We are the people! The crowd echoed.
“We deserve clean subways!” she shouted, raising her voice above the tumult.
We deserve clean subways! The crowd answered, louder than she thought possible.
“We will not stop until litter is gone, forever!” she cried. The crowd roared in agreement and streamed out of the subway, picking up every piece of litter along the way.
* * *
Janice marched past people streaming into the open doors. People gave her looks as she walked against the flow of traffic. She ignored them. Littering was a blight on the transit network, and if wiping it out meant turning some heads, then so be it.
She was interrupted by a commotion behind her. People were streaming out of the subway by the dozen: arm in arm and singing the songs of the old country; picking up garbage everywhere they went. They flooded the platform, bumping into each other, dropping things, and obscuring crucial subway safety signs. Janice watched in horror as more and more people joined the riot, filling the station to capacity. The next train was coming, and there was nothing to prevent someone from getting hurt, not with all these people. A girl with gleaming eyes approached her.

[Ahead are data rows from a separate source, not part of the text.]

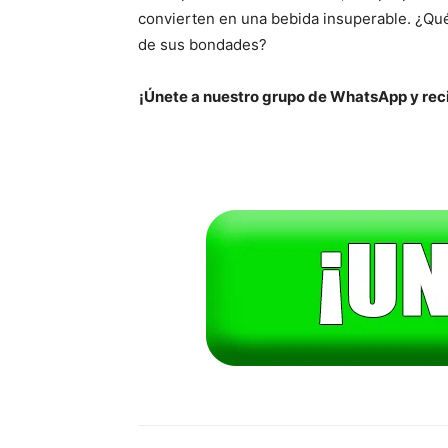
convierten en una bebida insuperable. ¿Qué
de sus bondades?
¡Únete a nuestro grupo de WhatsApp y reci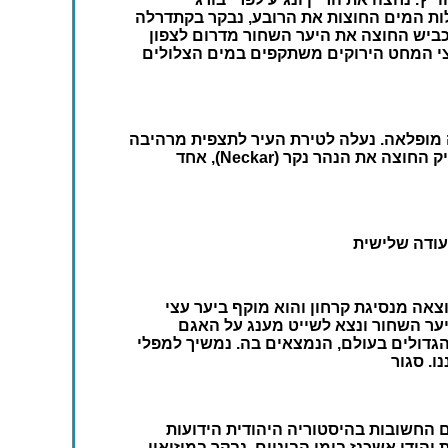
 תעלות המים החוצות את הרובע, נבקר בקתדרלה
ירייה ונותיר זמן פנוי לקניות. לאחר מכן נמשיך בנסיעה בדרך ה-500, שמו של הכביש החוצה את היער השחור מדרום לצפון
יער ועמק הריין. נעצור לטיול מסביב לאגם מומל (Mummelsee) ונראה את עצי המחט הירוקים משתקפים במים הצלולים
ניברסיטאית עתיקה שנשתמרה בצורה מופלאה. נעלה לטירת העיר לתצפית מרהיבה
על עמק הנהר ועל בתי העיר וגגותיהם האדומים. לאחר מכן, נתהלך לאורך השדרה הארוכה של העיר עד לגשר העתיק החוצה את הנהר נקר (Neckar), אחד
עודה שלישית
תו נתחיל בביקור ב"אגם טיטי" (Titisee). האגם היפה והעמוק (20 מ') נוצר כתוצאה מנסיגת קרחון והוא מוקף ביער עצי
יער השחור ונצא לשייט מענג על האגם
, הבירה של שעוני הקוקייה, שזכתה לפירסומה בזכות 2 שעוני קוקייה, מהגדולים בעולם, הנמצאים בה. נמשיך למפלי
ם החשובות בהיסטוריה היהודית הידועות
ל בעיירה שפייר אשר בה פרחה קהילת יהודי אשכנז בימי הביניים. נבקר במוזיאון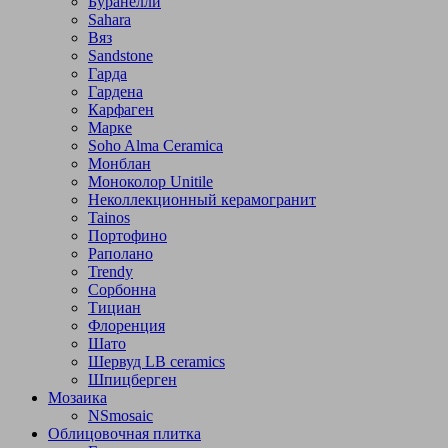
Буранелли
Sahara
Вяз
Sandstone
Гарда
Гардена
Карфаген
Марке
Soho Alma Ceramica
Монблан
Моноколор Unitile
Неколлекционный керамогранит
Tainos
Портофино
Раполано
Trendy
Сорбонна
Тициан
Флоренция
Шато
Шервуд LB ceramics
Шпицберген
Мозаика
NSmosaic
Облицовочная плитка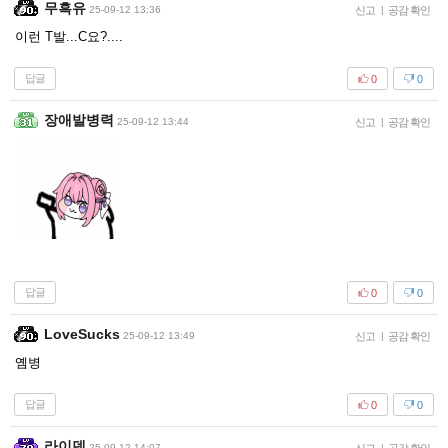
무흑유
25-09-12 13:36
신고
|
공감 확인
이런 T발...C요?....
답글
0
0
장애발병력
25-09-12 13:44
신고
|
공감 확인
답글
0
0
LoveSucks
25-09-12 13:49
신고
|
공감 확인
옘병
답글
0
0
라이덴
25-09-12 14:07
|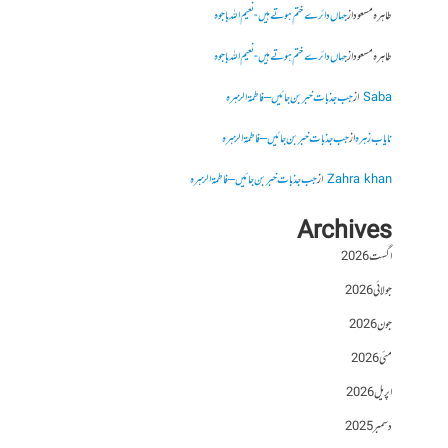
طاہرہ مسعود
از
جہاں دائرے ختم ہوتے ہیں- نعیم اللہ باجوہ
طاہرہ مسعود
از
جہاں دائرے ختم ہوتے ہیں- نعیم اللہ باجوہ
Saba
از
جب جذبات خبر بن جائیں – فاطمۃالزہرہ
نایاب زہرہ
از
جب جذبات خبر بن جائیں – فاطمۃالزہرہ
Zahra khan
از
جب جذبات خبر بن جائیں – فاطمۃالزہرہ
Archives
اگست 2026
جولائی 2026
جون 2026
مئی 2026
اپریل 2026
دسمبر 2025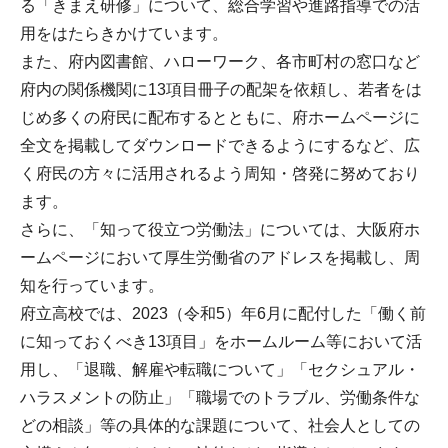
る「きまえ研修」について、総合学習や進路指導での活
用をはたらきかけています。
また、府内図書館、ハローワーク、各市町村の窓口など
府内の関係機関に13項目冊子の配架を依頼し、若者をは
じめ多くの府民に配布するとともに、府ホームページに
全文を掲載してダウンロードできるようにするなど、広
く府民の方々に活用されるよう周知・啓発に努めており
ます。
さらに、「知って役立つ労働法」については、大阪府ホ
ームページにおいて厚生労働省のアドレスを掲載し、周
知を行っています。
府立高校では、2023（令和5）年6月に配付した「働く前
に知っておくべき13項目」をホームルーム等において活
用し、「退職、解雇や転職について」「セクシュアル・
ハラスメントの防止」「職場でのトラブル、労働条件な
どの相談」等の具体的な課題について、社会人としての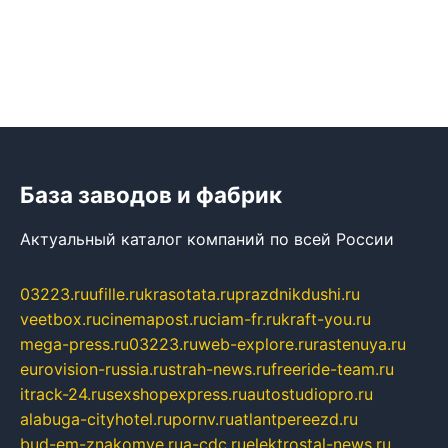
База заводов и фабрик
Актуальный каталог компаний по всей России
03223.ru
ufille.ru
krasotata.ru
prazdnikdushi.ru
veetbox.ru
cinemapost.ru
ciam-fr.ru
kraft-you.ru
mega-press.ru
03223.ru
web-explore.ru
rastenuya.ru
eurovision-russia.ru
strah-news.ru
freeride-team.ru
itrack-24.ru
sexshopexpress.ru
autostudiopro.ru
alabuga-cityhotel.ru
pornv.ru
atlantpereezd.ru
bud-em-znakomye.ru
a-cdc.ru
elektrostal-news.ru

“Look around you,” she said, “what do you see?” Janice looked around and recognized the terrible danger. She’d never faced a transit crisis this big before.
“It’s beautiful,” she said, and thought: all this order, and you’re going to tear it to pieces.
“We did it for you. If not for you, none of this could ever have happened,” the girl replied, and disappeared into the crowd.
At once she knew the girl was right. Whatever it was that caused this, it had started when she let the bottle roll all the way down the subway car without noticing. Such a small act had inspired such dissent. She always took her civic duty seriously, but even she wasn’t prepared to learn that the barely maintained order of the subway was that close to collapse.
She knew what she had to do, and she would not fail.
She forced her way through the crowd, pushing aside a gentleman listening to music without headphones. Already discipline was beginning to dissolve. She ran for the outer wall. She could hear the deep rumble of the train approaching. She fought harder, flinging a child aside as her coat got caught on a turnstile. She was stuck, but so close. She couldn’t quite pull the fire alarm. If only she had some stray object to pull it with. She darted to the floor, but to her dismay it was spotless. No litter. Then she remembered the bottle. She reached out to the fire alarm, stretching her arm as far as it would go, and pulled the alarm.
It rung and startled the crowd out of its rapture. Panic erupted at once as people scrambled to exit, dropping all the trash they’d picked up onto the floor. Soon the subway was empty. Janice slumped against the wall. It would take the trains hours to get back on schedule.
The girl who talked to Janice earlier was sitting on the floor, crying. She, too, must have been upset by the chaos and disorder.
“Fear not,” Janice said, consoling her, “after this, it doesn’t matter how much litter is on the floor. No one will stop to pick it up, and the trains will always run on time.”